Jews and Christians believe that this material world is permanent – it’s a good thing in itself. That an eagle’s flying and great music and the ocean pounding on the shore and a great cup of wine are good things in themselves, because God is not temporarily ‘God is here so someday we’re going to live in heaven’ but the whole purpose of salvation is to make this world a great place.

God sees this world as not a temporary means to an end of salvation, but actually salvation is a temporary means to an end – to the renewal of creation.

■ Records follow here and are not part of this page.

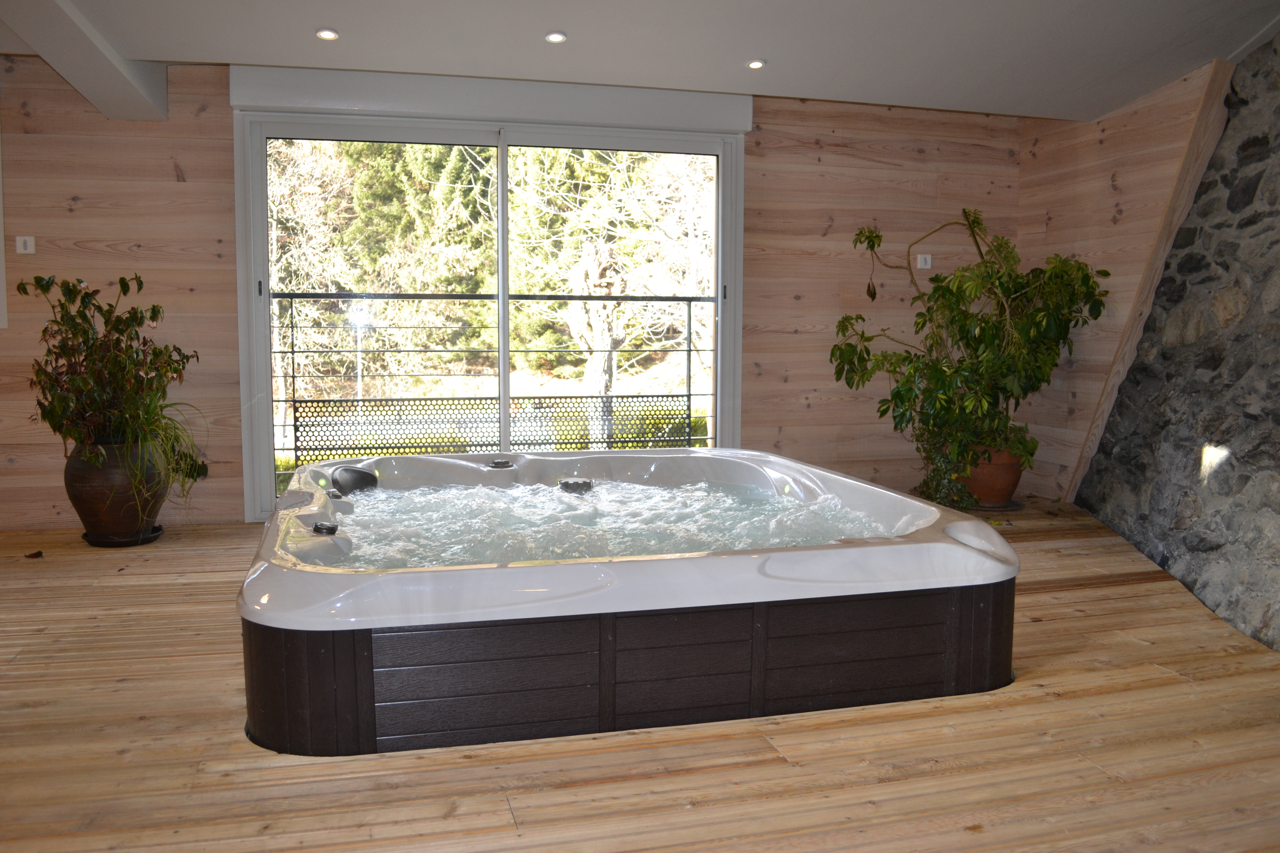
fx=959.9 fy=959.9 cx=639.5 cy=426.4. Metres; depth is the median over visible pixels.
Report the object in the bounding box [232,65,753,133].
roller shutter box
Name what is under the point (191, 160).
back wall
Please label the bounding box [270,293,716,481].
balcony railing
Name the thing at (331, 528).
control knob
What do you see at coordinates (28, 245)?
light switch
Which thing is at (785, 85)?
ceiling
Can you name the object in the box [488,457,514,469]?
control knob
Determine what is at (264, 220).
sliding glass door
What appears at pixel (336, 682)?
hot tub
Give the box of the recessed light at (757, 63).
[746,59,766,69]
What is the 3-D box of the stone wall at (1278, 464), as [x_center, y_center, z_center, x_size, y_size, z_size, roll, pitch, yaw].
[2.638,-0.511,3.469,0.550,2.574,3.719,-1,6,-15]
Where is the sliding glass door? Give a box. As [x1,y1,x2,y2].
[235,108,744,520]
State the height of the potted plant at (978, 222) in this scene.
1.521 m
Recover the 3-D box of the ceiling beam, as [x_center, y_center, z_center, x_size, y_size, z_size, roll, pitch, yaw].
[-1.808,-1.374,2.204,0.314,0.273,5.014,-1,6,-15]
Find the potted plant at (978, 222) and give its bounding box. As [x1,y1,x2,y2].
[831,210,1108,506]
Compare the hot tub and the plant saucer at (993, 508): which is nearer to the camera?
the hot tub
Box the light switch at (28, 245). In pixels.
[15,235,35,254]
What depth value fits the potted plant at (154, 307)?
4.13 m
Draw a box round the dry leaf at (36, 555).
[23,549,43,558]
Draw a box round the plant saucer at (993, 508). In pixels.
[961,498,1024,511]
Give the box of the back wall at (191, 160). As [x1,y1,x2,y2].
[0,52,1025,533]
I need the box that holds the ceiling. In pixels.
[0,0,1279,120]
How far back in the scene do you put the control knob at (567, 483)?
4.06 m
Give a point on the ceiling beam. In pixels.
(109, 73)
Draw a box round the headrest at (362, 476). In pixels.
[330,466,378,495]
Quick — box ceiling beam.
[0,0,171,118]
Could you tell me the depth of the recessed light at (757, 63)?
4.51 m
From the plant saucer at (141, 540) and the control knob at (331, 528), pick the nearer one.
the control knob at (331, 528)
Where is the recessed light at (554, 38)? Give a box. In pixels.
[544,30,567,43]
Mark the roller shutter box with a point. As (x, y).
(329, 105)
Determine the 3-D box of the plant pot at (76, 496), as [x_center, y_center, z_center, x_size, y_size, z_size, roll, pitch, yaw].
[-2.375,0.282,4.353,0.417,0.445,0.415,-1,6,-15]
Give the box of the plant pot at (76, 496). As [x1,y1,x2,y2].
[63,436,167,541]
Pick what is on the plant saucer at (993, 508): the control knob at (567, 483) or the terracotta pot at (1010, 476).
the terracotta pot at (1010, 476)
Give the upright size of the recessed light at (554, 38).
0.011 m
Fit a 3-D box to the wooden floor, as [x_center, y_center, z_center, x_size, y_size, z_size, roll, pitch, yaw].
[-0.156,0.774,2.581,6.599,0.115,5.592,-1,6,-15]
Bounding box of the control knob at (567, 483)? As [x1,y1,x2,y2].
[558,477,592,493]
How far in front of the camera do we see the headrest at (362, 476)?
3.77 m
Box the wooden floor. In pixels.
[0,497,1279,852]
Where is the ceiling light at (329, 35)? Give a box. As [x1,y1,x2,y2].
[316,28,339,39]
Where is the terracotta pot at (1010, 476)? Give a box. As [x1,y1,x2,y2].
[955,444,1024,507]
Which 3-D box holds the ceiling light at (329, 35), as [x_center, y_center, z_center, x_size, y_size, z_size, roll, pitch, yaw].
[-1.319,-1.650,4.046,0.096,0.010,0.095,-1,6,-15]
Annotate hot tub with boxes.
[236,443,1021,755]
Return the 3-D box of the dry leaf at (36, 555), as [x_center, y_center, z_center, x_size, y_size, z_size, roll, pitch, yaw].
[-2.586,0.548,4.098,0.082,0.026,0.074,4,7,30]
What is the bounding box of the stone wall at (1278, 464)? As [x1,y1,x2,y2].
[1075,33,1279,651]
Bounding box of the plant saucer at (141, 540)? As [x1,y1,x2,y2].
[81,524,164,546]
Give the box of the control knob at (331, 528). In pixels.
[311,520,339,535]

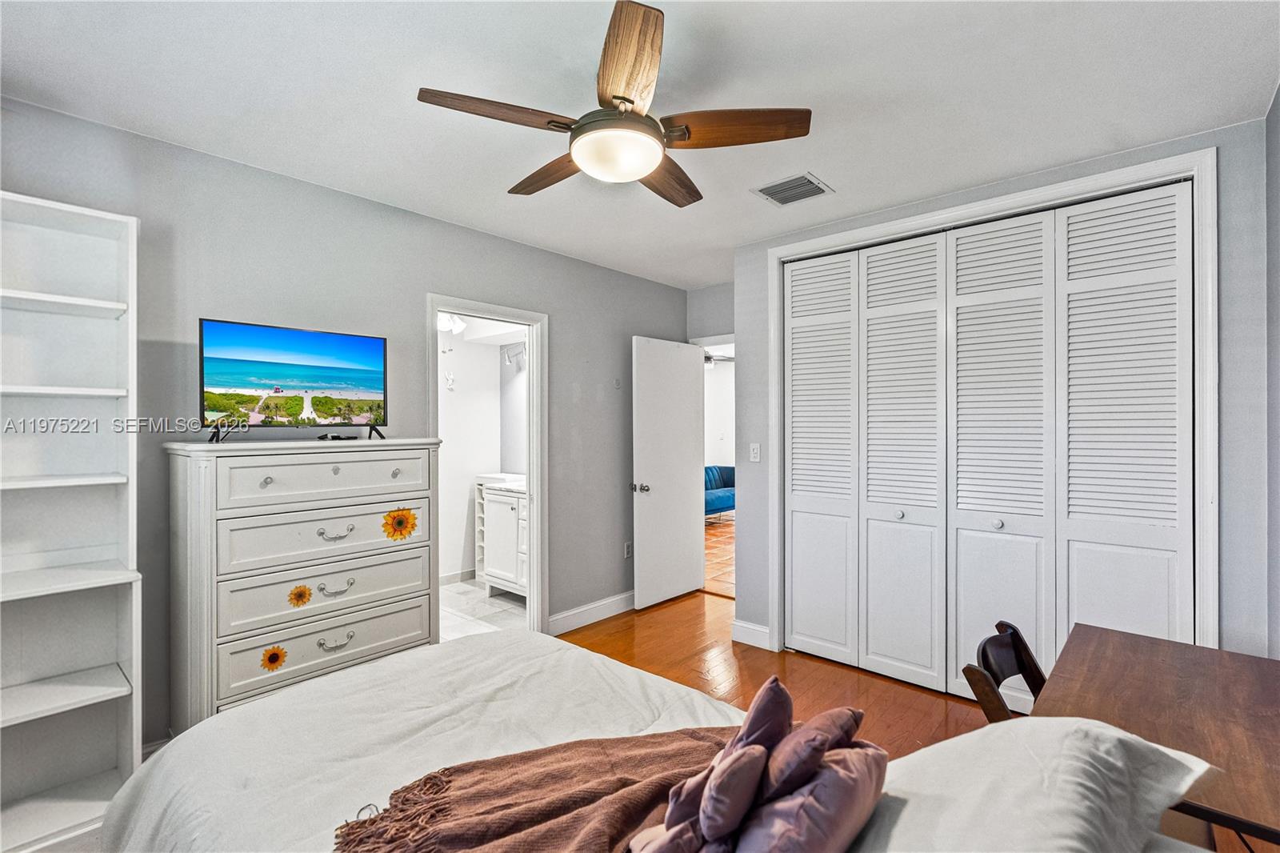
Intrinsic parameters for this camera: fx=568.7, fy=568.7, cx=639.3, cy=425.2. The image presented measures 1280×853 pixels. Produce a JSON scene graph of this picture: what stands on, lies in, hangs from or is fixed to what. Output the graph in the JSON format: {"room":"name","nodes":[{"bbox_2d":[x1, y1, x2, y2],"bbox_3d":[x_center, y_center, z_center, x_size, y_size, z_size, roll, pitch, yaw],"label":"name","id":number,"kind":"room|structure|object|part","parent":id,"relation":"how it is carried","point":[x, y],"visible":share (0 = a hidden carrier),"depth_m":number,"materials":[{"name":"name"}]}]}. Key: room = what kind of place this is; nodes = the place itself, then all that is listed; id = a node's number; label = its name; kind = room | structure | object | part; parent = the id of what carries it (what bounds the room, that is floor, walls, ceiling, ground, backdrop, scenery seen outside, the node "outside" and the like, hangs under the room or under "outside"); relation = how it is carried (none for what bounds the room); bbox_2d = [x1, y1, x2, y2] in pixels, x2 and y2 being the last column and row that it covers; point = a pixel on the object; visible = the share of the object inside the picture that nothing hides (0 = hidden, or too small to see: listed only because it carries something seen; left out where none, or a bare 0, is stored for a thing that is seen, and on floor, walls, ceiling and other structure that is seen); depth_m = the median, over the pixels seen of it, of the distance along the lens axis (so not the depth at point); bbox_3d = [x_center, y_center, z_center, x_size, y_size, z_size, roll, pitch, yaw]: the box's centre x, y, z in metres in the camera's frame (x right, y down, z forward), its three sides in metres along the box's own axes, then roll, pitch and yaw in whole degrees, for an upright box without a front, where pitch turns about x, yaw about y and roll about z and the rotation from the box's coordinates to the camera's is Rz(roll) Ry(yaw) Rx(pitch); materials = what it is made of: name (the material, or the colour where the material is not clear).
{"room":"bedroom","nodes":[
{"label":"bedroom","id":0,"kind":"room"},
{"bbox_2d":[0,96,689,753],"bbox_3d":[-1.238,0.109,3.182,0.129,2.558,4.914,0,0,42],"label":"left wall","id":1,"kind":"structure","parent":0,"point":[446,279],"depth_m":2.76,"materials":[{"name":"grey paint"}]},
{"bbox_2d":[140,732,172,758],"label":"baseboard","id":2,"kind":"structure","parent":1,"relation":"attached to","point":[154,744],"depth_m":2.31,"materials":[{"name":"white paint"}]},
{"bbox_2d":[427,292,547,638],"bbox_3d":[-0.955,0.357,3.505,0.186,2.104,0.888,0,0,42],"label":"door frame","id":3,"kind":"structure","parent":1,"relation":"attached to","point":[534,515],"depth_m":3.73,"materials":[{"name":"white paint"}]},
{"bbox_2d":[550,590,634,634],"bbox_3d":[-0.180,1.330,4.235,0.016,0.123,1.558,0,0,42],"label":"baseboard","id":4,"kind":"structure","parent":1,"relation":"attached to","point":[627,595],"depth_m":4.04,"materials":[{"name":"white paint"}]},
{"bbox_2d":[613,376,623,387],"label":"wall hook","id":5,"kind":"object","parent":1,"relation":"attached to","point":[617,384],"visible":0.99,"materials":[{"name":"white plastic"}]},
{"bbox_2d":[623,540,632,558],"bbox_3d":[-0.085,0.958,4.378,0.018,0.121,0.074,0,0,42],"label":"wall socket","id":6,"kind":"object","parent":1,"relation":"attached to","point":[627,553],"visible":0.98,"depth_m":4.37,"materials":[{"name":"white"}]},
{"bbox_2d":[436,577,526,642],"bbox_3d":[-1.374,1.450,4.293,1.795,0.097,1.880,0,0,42],"label":"bathroom floor","id":7,"kind":"structure","parent":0,"point":[466,600],"depth_m":4.33,"materials":[{"name":"white tile"}]},
{"bbox_2d":[475,472,528,596],"bbox_3d":[-0.918,0.900,4.744,0.973,0.986,0.538,0,0,42],"label":"bathroom vanity","id":8,"kind":"object","parent":7,"relation":"on","point":[492,503],"visible":0.46,"depth_m":4.62,"materials":[{"name":"white wood"}]},
{"bbox_2d":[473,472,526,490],"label":"vanity countertop","id":9,"kind":"object","parent":8,"relation":"on","point":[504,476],"visible":0.45,"depth_m":4.81,"materials":[{"name":"white"}]},
{"bbox_2d":[436,320,527,586],"bbox_3d":[-1.619,0.134,4.993,0.645,2.485,2.080,0,0,42],"label":"bathroom wall","id":10,"kind":"structure","parent":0,"point":[457,344],"depth_m":5.21,"materials":[{"name":"white paint"}]},
{"bbox_2d":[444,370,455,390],"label":"wall hook","id":11,"kind":"object","parent":10,"relation":"attached to","point":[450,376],"visible":0.99,"depth_m":5.02,"materials":[{"name":"white"}]},
{"bbox_2d":[437,312,467,334],"bbox_3d":[-1.564,-0.868,4.673,0.237,0.188,0.250,0,0,42],"label":"bathroom light","id":12,"kind":"object","parent":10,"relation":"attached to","point":[457,326],"visible":0.61,"depth_m":4.64,"materials":[{"name":"white"}]},
{"bbox_2d":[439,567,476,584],"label":"bathroom baseboard","id":13,"kind":"structure","parent":10,"relation":"attached to","point":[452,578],"depth_m":5.07,"materials":[{"name":"white paint"}]},
{"bbox_2d":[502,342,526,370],"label":"vanity light","id":14,"kind":"object","parent":10,"relation":"attached to","point":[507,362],"visible":0.74,"depth_m":5.11,"materials":[{"name":"white"}]},
{"bbox_2d":[0,0,1279,293],"bbox_3d":[0.103,-1.224,2.232,3.996,0.105,4.924,0,0,42],"label":"ceiling","id":15,"kind":"structure","parent":0,"point":[847,180],"depth_m":1.99,"materials":[{"name":"white paint"}]},
{"bbox_2d":[415,0,809,208],"bbox_3d":[-0.068,-1.001,1.925,1.117,0.378,1.114,0,0,42],"label":"ceiling fan","id":16,"kind":"object","parent":15,"relation":"hanging from","point":[632,102],"visible":0.99,"depth_m":1.78,"materials":[{"name":"brown wood"}]},
{"bbox_3d":[-0.413,-0.924,1.724,0.241,0.039,0.486,0,0,42],"label":"blade","id":17,"kind":"part","parent":16,"relation":"part of","materials":[{"name":"brown wood"}]},
{"bbox_3d":[-0.321,-0.910,2.096,0.532,0.046,0.218,0,0,42],"label":"blade","id":18,"kind":"part","parent":16,"relation":"part of","materials":[{"name":"brown wood"}]},
{"bbox_3d":[-0.032,-0.954,1.553,0.208,0.052,0.526,0,0,-6],"label":"blade","id":19,"kind":"part","parent":16,"relation":"part of","materials":[{"name":"brown wood"}]},
{"bbox_3d":[0.099,-0.897,2.125,0.236,0.045,0.523,0,0,21],"label":"blade","id":20,"kind":"part","parent":16,"relation":"part of","materials":[{"name":"brown wood"}]},
{"bbox_3d":[0.288,-0.922,1.781,0.547,0.043,0.218,0,0,5],"label":"blade","id":21,"kind":"part","parent":16,"relation":"part of","materials":[{"name":"brown wood"}]},
{"bbox_2d":[752,172,833,206],"bbox_3d":[0.760,-1.175,2.847,0.307,0.014,0.294,0,0,42],"label":"air vent","id":22,"kind":"object","parent":15,"relation":"attached to","point":[807,180],"visible":0.99,"depth_m":2.83,"materials":[{"name":"metal"}]},
{"bbox_2d":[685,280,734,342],"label":"back wall","id":23,"kind":"structure","parent":0,"point":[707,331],"depth_m":4.80,"materials":[{"name":"paint"}]},
{"bbox_2d":[632,334,703,609],"bbox_3d":[0.241,0.354,4.521,0.170,2.057,0.766,0,0,42],"label":"door","id":24,"kind":"structure","parent":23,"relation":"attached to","point":[687,458],"depth_m":4.47,"materials":[{"name":"white paint"}]},
{"bbox_3d":[-0.004,0.479,4.353,0.135,0.071,0.107,0,0,42],"label":"door knob","id":25,"kind":"part","parent":24,"relation":"part of","materials":[{"name":"silver metal"}]},
{"bbox_2d":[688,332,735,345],"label":"door frame","id":26,"kind":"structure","parent":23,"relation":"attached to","point":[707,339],"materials":[{"name":"white paint"}]},
{"bbox_2d":[703,348,733,366],"bbox_3d":[0.792,-0.986,7.520,1.060,0.414,1.065,0,0,42],"label":"far ceiling fan","id":27,"kind":"object","parent":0,"point":[710,359],"visible":0.4,"depth_m":7.46,"materials":[{"name":"metal"}]},
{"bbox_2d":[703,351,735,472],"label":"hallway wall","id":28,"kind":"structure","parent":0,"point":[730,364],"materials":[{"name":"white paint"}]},
{"bbox_2d":[704,515,735,598],"bbox_3d":[1.385,1.443,7.089,5.178,0.090,4.584,0,0,42],"label":"tile floor","id":29,"kind":"structure","parent":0,"point":[725,558],"depth_m":6.15,"materials":[{"name":"brown"}]},
{"bbox_2d":[703,464,735,518],"bbox_3d":[0.810,0.980,8.291,0.875,0.820,1.894,0,0,42],"label":"blue sofa","id":30,"kind":"object","parent":29,"relation":"on","point":[714,506],"visible":0.35,"depth_m":8.26,"materials":[{"name":"blue fabric"}]},
{"bbox_2d":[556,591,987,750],"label":"wood floor","id":31,"kind":"structure","parent":0,"point":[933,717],"depth_m":3.19,"materials":[{"name":"brown wood"}]},
{"bbox_2d":[0,188,142,852],"bbox_3d":[-2.122,0.341,1.812,0.329,2.132,0.791,0,0,42],"label":"bookshelf","id":32,"kind":"object","parent":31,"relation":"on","point":[121,690],"visible":0.98,"depth_m":2.02,"materials":[{"name":"white wood"}]},
{"bbox_2d":[163,436,439,733],"bbox_3d":[-1.452,0.725,2.556,0.469,1.301,1.005,0,0,42],"label":"dresser","id":33,"kind":"object","parent":31,"relation":"on","point":[266,474],"visible":0.89,"depth_m":2.32,"materials":[{"name":"white paint"}]},
{"bbox_2d":[259,644,287,670],"bbox_3d":[-1.472,0.938,2.288,0.010,0.099,0.094,0,0,42],"label":"sunflower","id":34,"kind":"object","parent":33,"relation":"attached to","point":[271,658],"visible":0.97,"depth_m":2.28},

Saving souls is a means to an end of cultural renewal. Does the Christian church understand that? I’m not sure.

Emphasis added.

One thought on “Keller: “The whole purpose of salvation is to make this world a great place.”

  1. sedgegrass says:

    Such an unfortunate choice of words! The lack of clarity or precision sets the perfect petri dish for error in doctrine to grow.

    I am, once again, reminded of Schaeffer (he was, after all, perhaps one of the most vocal theologians of my generation regarding culture!). Francis Schaeffer taught that because man was made in the image of God, how the Christian lived – his creative expression in art, music, literature and his care of creation- could reflect God’s image to the watching world. For Schaeffer, when man behaved ‘human’, it meant that he lived as an image bearer of Christ. This ‘image’ living is not to ‘save the earth’, but to reflect glory on the One who made us and to bring the hope of salvation to those who are alienated from our Creator.

    It seems a careless statement to say the ‘whole purpose of salvation is to make this world a great place’. God is saving a people to Himself, something that was in His mind from eternity. In some respects, Keller’s comments cheapen or blunt the personal, the relational aspect, of God’s knowing and choosing us ‘before the foundation of the earth’. Caring for creation, being fully ‘human’ and reflecting God’s image should not be elevated to a sort of spiritless pantheism. In an effort to correct wrong thinking (a false aestheticism towards worldly things), the purpose of redemption must be clear.